4

For each of several Disqus users, whose profile urls are known in advance, I want to scrape their names and usernames of their followers. I'm using scrapy and splash do to so. However, when I'm parsing the responses, it seems that it is always scraping the page of the first user. I tried setting wait to 10 and dont_filter to True, but it isn't working.
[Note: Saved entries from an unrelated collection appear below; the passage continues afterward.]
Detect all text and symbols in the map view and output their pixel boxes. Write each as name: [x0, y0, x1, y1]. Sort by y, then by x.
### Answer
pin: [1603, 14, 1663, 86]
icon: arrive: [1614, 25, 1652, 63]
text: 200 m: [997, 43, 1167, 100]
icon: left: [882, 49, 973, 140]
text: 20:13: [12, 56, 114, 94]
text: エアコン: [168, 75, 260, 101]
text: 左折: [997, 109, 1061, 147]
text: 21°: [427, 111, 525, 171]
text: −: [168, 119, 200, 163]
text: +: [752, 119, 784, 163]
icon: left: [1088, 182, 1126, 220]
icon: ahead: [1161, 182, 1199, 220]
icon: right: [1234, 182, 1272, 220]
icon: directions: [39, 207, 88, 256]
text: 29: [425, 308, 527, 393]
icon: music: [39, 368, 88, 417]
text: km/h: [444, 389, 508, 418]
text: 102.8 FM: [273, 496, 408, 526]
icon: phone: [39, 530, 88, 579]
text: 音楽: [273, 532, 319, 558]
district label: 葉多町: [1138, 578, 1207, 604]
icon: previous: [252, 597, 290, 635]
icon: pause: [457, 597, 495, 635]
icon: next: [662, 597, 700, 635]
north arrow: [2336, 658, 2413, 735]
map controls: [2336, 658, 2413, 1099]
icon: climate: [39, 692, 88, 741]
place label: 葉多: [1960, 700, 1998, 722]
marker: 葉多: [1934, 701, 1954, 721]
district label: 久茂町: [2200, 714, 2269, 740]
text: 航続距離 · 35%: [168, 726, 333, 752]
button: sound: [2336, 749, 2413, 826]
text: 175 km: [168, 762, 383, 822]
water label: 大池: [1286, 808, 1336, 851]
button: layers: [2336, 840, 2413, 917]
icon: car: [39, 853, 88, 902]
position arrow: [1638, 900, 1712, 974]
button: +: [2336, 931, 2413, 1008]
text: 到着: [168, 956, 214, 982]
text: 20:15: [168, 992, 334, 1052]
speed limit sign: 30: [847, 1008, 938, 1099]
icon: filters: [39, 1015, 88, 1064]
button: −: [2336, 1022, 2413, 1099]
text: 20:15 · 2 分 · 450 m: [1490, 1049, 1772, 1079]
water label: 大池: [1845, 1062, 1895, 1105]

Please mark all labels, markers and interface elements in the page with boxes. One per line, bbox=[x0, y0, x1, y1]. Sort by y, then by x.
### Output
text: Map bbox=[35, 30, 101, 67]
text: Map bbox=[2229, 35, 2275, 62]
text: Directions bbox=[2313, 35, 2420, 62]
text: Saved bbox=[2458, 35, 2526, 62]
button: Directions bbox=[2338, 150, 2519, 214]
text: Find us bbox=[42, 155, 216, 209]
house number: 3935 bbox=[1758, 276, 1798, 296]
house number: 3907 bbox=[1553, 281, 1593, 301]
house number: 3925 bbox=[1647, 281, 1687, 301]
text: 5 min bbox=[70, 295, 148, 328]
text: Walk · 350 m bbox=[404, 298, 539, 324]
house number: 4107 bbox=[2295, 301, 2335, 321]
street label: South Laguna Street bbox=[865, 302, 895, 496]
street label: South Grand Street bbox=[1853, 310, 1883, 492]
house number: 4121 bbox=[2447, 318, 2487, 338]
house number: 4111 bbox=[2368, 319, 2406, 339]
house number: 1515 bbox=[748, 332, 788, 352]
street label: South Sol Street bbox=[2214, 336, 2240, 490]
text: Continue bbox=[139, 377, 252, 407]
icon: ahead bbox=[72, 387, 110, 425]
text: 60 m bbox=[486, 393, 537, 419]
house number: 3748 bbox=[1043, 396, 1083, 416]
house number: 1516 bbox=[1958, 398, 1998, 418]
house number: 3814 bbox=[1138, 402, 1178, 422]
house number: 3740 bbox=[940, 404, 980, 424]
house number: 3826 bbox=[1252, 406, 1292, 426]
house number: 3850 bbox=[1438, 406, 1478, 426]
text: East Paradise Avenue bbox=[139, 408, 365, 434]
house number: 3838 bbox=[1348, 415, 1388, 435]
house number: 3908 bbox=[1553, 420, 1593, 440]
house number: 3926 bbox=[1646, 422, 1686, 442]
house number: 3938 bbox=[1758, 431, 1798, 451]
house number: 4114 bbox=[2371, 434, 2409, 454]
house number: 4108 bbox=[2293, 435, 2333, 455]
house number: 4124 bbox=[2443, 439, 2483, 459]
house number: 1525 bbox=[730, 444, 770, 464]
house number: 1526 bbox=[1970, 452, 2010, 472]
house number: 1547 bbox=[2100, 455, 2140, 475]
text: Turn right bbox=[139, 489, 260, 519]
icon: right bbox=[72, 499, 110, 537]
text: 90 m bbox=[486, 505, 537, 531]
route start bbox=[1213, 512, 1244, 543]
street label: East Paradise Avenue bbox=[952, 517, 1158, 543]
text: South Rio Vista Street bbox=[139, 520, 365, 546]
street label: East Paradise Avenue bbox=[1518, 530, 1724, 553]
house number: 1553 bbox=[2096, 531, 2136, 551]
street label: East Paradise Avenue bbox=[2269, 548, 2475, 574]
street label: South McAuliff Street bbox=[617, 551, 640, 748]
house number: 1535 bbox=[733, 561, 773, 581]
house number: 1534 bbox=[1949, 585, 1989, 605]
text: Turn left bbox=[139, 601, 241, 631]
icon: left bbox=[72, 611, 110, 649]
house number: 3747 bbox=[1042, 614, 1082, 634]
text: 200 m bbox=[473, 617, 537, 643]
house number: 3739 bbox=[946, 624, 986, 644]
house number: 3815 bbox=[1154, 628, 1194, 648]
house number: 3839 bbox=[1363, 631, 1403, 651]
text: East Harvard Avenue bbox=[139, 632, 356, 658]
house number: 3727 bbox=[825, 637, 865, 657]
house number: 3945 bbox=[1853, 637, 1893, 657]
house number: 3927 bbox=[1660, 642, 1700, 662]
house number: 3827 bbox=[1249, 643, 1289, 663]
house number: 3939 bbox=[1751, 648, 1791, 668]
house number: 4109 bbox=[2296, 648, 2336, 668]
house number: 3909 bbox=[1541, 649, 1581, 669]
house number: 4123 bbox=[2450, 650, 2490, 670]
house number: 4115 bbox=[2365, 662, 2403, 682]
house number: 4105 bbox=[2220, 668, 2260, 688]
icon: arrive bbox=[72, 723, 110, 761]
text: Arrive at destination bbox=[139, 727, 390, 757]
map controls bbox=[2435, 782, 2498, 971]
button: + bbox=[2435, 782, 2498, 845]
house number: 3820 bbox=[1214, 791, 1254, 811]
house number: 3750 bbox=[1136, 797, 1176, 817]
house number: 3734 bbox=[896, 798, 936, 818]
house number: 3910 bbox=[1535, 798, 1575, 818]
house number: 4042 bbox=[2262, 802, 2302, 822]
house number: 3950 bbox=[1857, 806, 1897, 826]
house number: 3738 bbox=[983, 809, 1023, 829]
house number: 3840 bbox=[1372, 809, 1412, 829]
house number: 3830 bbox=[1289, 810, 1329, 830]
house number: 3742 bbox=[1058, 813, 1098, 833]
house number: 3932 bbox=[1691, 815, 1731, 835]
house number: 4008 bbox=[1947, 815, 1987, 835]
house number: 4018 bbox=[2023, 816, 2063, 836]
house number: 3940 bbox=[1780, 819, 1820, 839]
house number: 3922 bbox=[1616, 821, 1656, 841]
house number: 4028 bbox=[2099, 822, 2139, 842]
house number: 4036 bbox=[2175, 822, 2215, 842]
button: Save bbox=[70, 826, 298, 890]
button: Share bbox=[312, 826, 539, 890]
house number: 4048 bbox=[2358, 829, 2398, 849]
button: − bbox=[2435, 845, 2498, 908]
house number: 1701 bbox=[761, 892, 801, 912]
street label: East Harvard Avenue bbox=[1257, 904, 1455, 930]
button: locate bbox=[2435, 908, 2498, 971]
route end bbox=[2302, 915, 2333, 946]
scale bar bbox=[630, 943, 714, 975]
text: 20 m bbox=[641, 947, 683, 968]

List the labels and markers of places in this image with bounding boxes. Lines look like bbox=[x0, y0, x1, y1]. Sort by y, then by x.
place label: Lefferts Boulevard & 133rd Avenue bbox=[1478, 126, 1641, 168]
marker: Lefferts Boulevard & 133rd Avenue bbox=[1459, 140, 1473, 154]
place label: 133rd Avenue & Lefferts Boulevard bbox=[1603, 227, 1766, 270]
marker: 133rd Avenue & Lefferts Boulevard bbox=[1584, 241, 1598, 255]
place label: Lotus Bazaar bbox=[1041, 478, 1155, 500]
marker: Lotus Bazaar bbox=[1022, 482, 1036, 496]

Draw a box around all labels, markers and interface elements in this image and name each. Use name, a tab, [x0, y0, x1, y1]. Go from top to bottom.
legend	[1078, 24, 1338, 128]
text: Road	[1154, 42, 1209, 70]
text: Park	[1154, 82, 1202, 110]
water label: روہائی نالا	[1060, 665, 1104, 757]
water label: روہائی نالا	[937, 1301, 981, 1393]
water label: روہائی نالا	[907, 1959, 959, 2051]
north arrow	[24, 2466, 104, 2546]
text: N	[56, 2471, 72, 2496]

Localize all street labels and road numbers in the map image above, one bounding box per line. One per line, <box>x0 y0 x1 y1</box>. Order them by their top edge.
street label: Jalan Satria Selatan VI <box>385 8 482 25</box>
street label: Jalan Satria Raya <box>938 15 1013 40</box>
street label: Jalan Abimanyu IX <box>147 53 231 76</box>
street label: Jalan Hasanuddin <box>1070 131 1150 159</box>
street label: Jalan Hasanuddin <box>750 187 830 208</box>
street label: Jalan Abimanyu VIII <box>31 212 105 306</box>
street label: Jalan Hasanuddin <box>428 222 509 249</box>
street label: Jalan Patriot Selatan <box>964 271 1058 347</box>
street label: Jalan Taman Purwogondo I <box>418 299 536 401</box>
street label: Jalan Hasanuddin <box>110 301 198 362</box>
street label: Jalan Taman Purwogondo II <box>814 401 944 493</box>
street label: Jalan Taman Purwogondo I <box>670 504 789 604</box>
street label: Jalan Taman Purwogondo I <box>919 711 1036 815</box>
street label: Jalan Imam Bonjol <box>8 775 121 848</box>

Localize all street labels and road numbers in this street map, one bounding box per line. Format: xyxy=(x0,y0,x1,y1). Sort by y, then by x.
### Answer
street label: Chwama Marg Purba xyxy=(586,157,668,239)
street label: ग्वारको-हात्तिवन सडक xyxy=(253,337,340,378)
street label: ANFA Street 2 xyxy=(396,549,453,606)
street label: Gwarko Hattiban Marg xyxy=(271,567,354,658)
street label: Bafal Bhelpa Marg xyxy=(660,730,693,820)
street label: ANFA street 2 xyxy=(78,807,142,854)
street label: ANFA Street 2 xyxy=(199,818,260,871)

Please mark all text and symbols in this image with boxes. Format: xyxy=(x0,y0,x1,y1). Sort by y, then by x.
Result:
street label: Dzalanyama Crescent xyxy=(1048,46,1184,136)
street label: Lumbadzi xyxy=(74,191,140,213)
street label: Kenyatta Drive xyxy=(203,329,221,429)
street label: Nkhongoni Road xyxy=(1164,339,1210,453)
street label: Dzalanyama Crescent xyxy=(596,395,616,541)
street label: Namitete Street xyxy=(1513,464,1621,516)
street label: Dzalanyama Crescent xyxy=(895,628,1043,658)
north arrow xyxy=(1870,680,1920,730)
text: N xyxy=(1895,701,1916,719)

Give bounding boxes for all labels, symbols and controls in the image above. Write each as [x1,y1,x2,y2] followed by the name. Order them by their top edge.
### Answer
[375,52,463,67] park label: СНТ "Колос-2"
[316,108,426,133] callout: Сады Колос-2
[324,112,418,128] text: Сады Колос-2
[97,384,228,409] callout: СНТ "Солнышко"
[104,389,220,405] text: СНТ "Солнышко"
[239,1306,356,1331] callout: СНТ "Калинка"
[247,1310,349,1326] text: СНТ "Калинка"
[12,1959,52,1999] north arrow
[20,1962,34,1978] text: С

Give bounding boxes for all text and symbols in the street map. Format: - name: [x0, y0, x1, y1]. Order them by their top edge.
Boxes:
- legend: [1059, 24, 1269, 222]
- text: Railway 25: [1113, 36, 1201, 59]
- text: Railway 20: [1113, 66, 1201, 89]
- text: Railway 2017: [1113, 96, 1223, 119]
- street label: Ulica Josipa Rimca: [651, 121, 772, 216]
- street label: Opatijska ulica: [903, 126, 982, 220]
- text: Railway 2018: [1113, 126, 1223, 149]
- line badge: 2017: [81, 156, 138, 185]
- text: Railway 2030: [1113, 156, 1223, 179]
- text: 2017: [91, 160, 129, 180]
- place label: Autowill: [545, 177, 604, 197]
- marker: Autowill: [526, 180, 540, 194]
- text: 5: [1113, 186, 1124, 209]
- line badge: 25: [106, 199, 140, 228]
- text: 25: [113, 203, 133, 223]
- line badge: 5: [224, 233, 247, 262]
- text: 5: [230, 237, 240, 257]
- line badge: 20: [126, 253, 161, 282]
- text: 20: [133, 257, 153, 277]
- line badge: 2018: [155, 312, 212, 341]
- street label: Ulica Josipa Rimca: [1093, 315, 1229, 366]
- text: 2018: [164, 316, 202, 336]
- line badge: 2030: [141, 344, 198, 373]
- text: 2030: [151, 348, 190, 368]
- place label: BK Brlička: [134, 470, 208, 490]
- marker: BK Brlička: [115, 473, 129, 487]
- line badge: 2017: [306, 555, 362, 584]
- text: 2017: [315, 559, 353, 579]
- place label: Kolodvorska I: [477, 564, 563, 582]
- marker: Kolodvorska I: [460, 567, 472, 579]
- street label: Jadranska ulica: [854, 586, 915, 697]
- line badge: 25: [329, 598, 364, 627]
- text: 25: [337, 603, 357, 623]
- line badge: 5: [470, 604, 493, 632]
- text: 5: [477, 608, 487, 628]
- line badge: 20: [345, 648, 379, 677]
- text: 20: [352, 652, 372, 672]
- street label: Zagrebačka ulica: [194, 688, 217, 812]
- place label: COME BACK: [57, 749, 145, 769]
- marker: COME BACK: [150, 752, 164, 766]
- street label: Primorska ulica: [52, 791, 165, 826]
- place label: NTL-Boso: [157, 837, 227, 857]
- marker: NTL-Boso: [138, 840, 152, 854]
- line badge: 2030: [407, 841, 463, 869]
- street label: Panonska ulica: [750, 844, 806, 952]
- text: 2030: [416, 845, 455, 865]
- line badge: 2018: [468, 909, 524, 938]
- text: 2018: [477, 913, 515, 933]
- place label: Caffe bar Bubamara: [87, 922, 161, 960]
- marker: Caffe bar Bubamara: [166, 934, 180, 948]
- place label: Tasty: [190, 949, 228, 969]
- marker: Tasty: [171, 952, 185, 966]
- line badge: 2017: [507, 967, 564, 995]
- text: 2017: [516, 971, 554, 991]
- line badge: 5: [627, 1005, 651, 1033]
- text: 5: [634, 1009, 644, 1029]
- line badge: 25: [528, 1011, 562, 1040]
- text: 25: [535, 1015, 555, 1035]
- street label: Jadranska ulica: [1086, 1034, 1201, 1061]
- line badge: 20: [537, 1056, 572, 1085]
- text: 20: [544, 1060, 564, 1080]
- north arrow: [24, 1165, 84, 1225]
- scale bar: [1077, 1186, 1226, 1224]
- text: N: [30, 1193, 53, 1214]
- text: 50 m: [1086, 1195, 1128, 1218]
What should I do now?

Here is my spider:

import scrapy
from disqus.items import DisqusItem

class DisqusSpider(scrapy.Spider):
    name = "disqusSpider"
    start_urls = ["https://disqus.com/by/disqus_sAggacVY39/", "https://disqus.com/by/VladimirUlayanov/", "https://disqus.com/by/Beasleyhillman/", "https://disqus.com/by/Slick312/"]
    splash_def = {"endpoint" : "render.html", "args" : {"wait" : 10}}

    def start_requests(self):
        for url in self.start_urls:
            yield scrapy.Request(url = url, callback = self.parse_basic, dont_filter = True, meta = {
                "splash" : self.splash_def,
                "base_profile_url" : url
            })

    def parse_basic(self, response):
        name = response.css("h1.cover-profile-name.text-largest.truncate-line::text").extract_first()
        disqusItem = DisqusItem(name = name)
        request = scrapy.Request(url = response.meta["base_profile_url"] + "followers/", callback = self.parse_followers, dont_filter = True, meta = {
            "item" : disqusItem,
            "base_profile_url" : response.meta["base_profile_url"],
            "splash": self.splash_def
        })
        print "parse_basic", response.url, request.url
        yield request

    def parse_followers(self, response):
        print "parse_followers", response.meta["base_profile_url"], response.meta["item"]
        followers = response.css("div.user-info a::attr(href)").extract()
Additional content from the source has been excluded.